I selected a set of 450 variants separated by at least 2Mb, and after running ngsLD I extracted only the variant pairs belonging to different chromosomes.

ngsLD --geno 450snps_2Mbaway.beagle.gz  --probs --pos 450snps_2Mbaway.beagle.pos  --n_ind 70 --n_sites 450 --min_maf 0 --max_kb_dist 0 --ignore_miss_data --out ild_450snps_2Mbaway --n_threads 1

Here are the files (pos and output are zipped to have github upload them):
450snps_2Mbaway.beagle.gz
450snps_2Mbaway.beagle.pos.gz
ild_450snps_2Mbaway.gz

Marta

Hi @martabe, thanks for sending the data.

I ran your test and indeed, when --max_kb_dist is set to 0, ngsLD performs comparisons between all pairs of SNPs. This is because, when sites are on different chromosomes, the distance between them comes out as inf and are removed under normal circumstances.

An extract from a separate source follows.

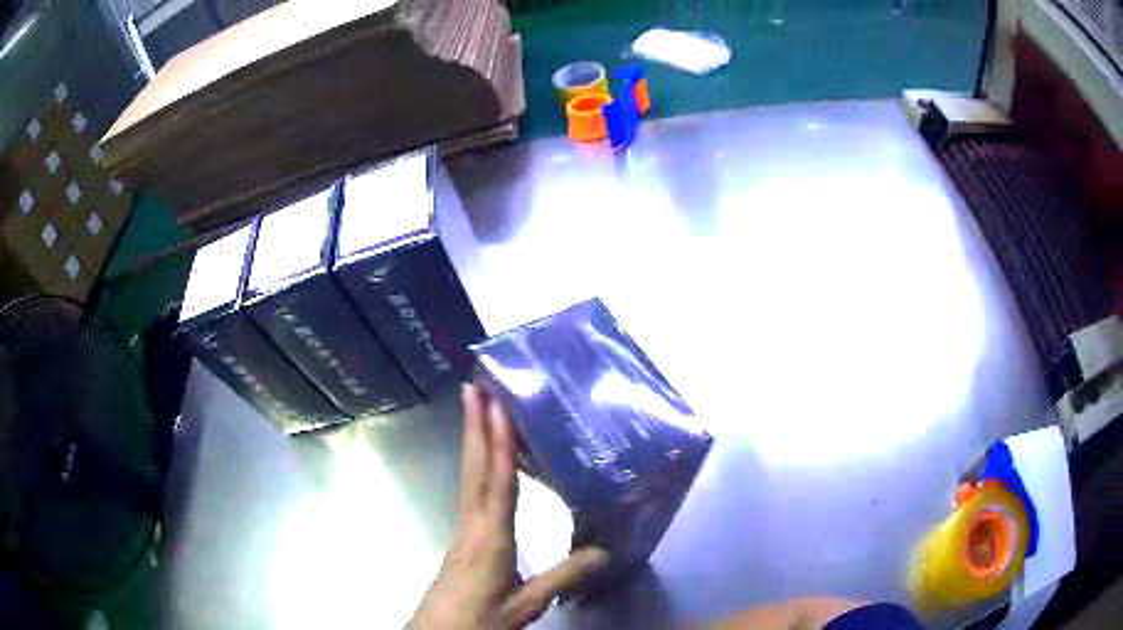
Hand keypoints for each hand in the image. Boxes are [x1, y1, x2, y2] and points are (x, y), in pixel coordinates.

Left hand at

As far as I understood, the current setup would work for @anne-laureferchaud, no? You just need to set --max_kb_dist 0.

If that is the case, I'll just include a better description in the README file.

cheers,

HI @fgvieira and @martabe,

That is correct, I am also able to perform comparisons between all pairs of SNPs, including between contains/chr and got inf for their distance.
I indeed used --max_kb_dist 0.

Thanks to both of you !
Anne-Laure

Hi all,

@anne-laureferchaud glad it worked :)

@fgvieira Can you think of any problem in calculating LD with your software when the distance is infinite? I am no expert of such calculations, and I would like to be sure that I am not missing something obvious...

Thank you!
Marta

@martabe ngsLD does not use the distance between sites for anything, other than filtering (exclude sites too far away to speed up the calculations). It just reports it, in case the user wants to use it for downstream analyses (e.g. estimate LD decay)

Thanks a lot!

Marta